I spent hours of my childhood standing on sidewalks in front of schools, libraries, drugstores and other rendezvous, waiting for my mother to pick me up. She tended toward unapologetic lateness. As I got older, I would walk home myself from wherever it was, but I wasn't the least lazy child in history, and it took me a long time to expect that my mother would be late. That's because I erase the particulars of such passively dull unpleasantness the minute it's over. I'll be frantic, for example, while I wait to hear that Kathleen's plane has landed, but as soon as I hear her voice announcing the fact, the misery evaporates without a trace. Instead of expecting my mother to be late, I expected to find out that she had abandoned me. I don't want turn up the pathos or sound like Jane Eyre, but I knew that my mother was unhappy with the person I was turning out to be. (She told me so, without realizing it. She insisted that I could be "good" - someone else, really - if I only tried.) As the quarter hours ticked by, I would grapple with the fact that my mother had Had It. I could go back where I came from. Where I came from was very dim in my mind, a vaguely forbidding institution along the lines of the orphanage in Mighty Joe Young. But I knew that I did not come from her.  
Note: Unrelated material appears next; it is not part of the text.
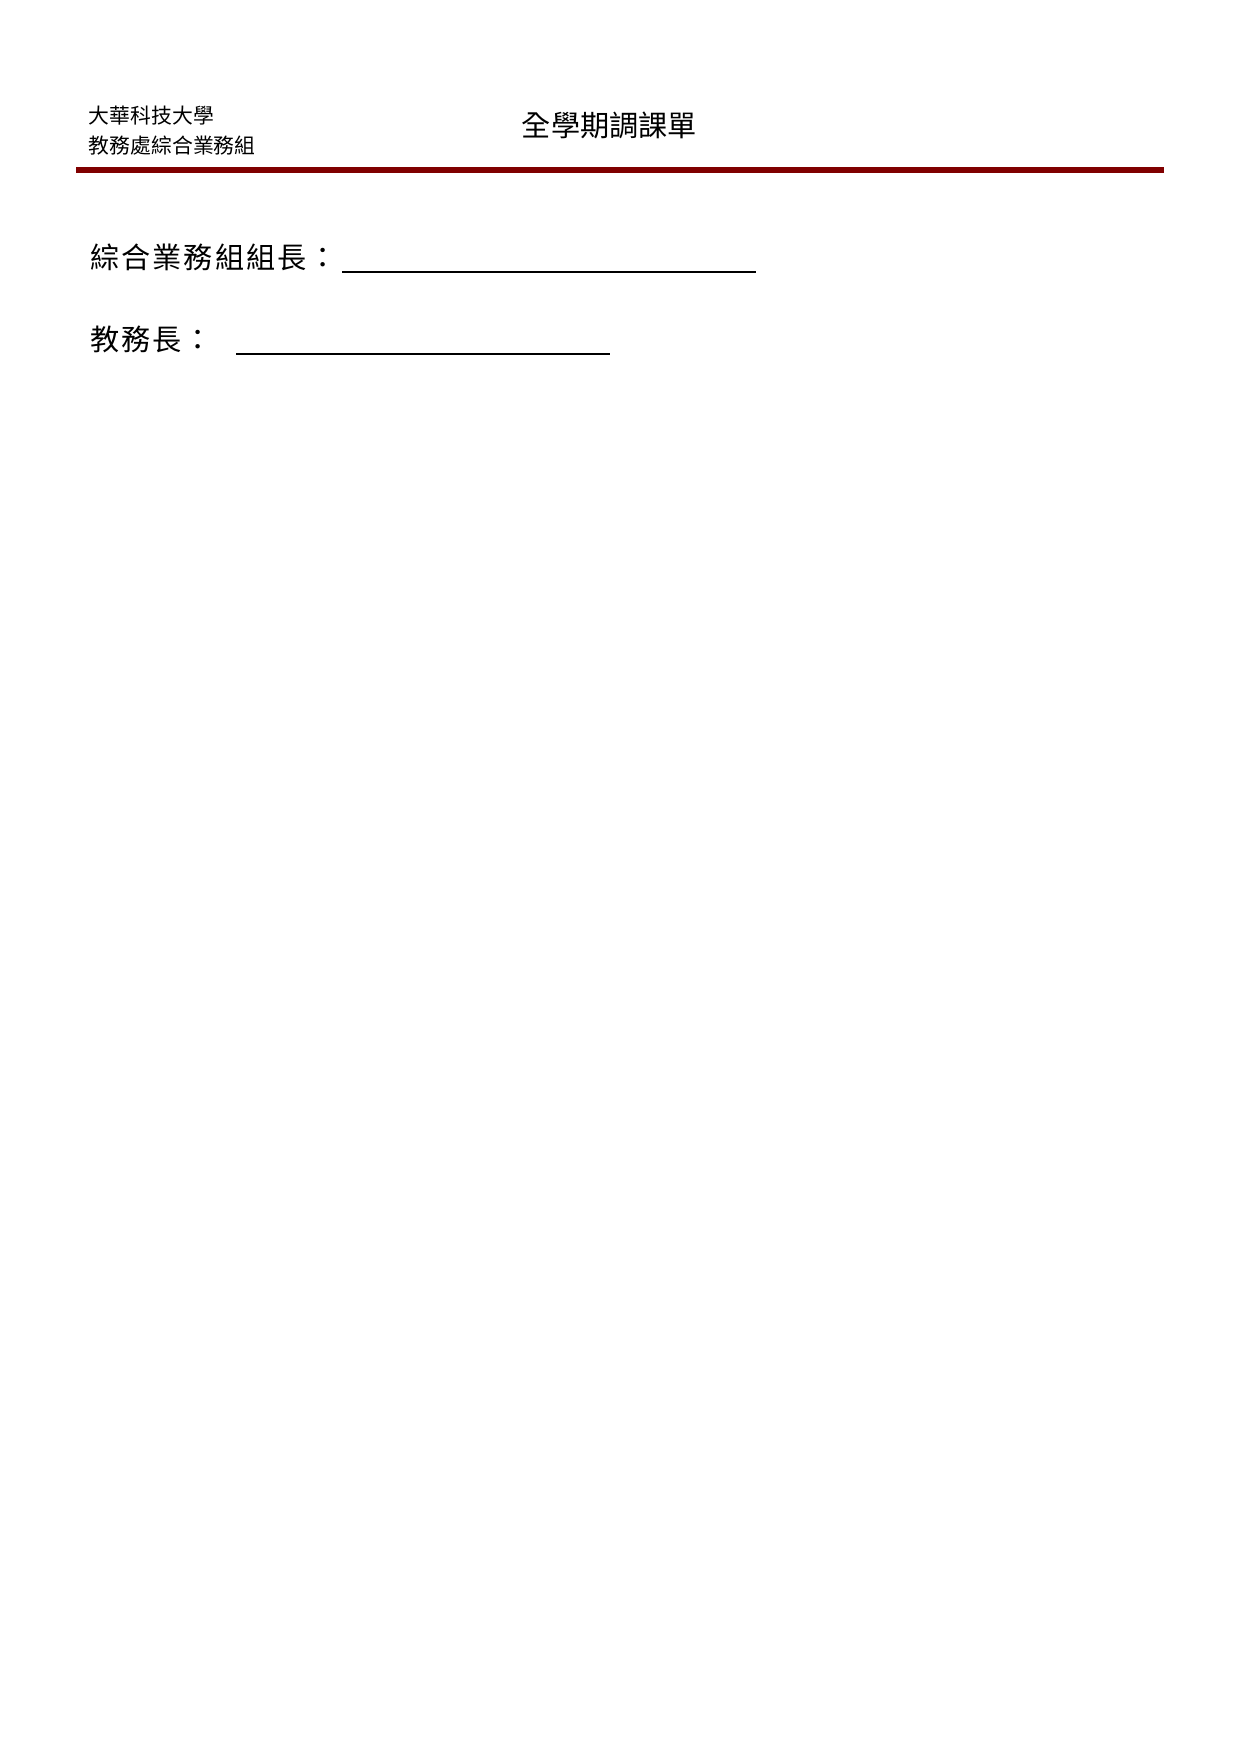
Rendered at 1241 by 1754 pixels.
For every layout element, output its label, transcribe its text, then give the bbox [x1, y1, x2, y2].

text 教務長： [88, 296, 1111, 358]
text 綜合業務組組長： [88, 214, 1111, 277]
Unhappily, I think, I grew up to be a thin-skinned man who tries to pretend otherwise but whose thought patterns, when kept waiting by someone, have the look of It's-All-About-Me grandiosity. It's never that someone is running late, but rather that someone is not coming at all. A tumbler has fallen in that someone's mind, and now he or she sees me as the domineering, asphyxiating, high-strung and entitled chatterbox that accords with my own private picture of Dorian Gray. Of course I'm going to be stood up! I'd stand me up!

And then, amazingly, the friendly face approaches, the kind email appears in my inbox, and I forget concocting an imaginary aversion so fierce that it put me at the dead center of someone else's life.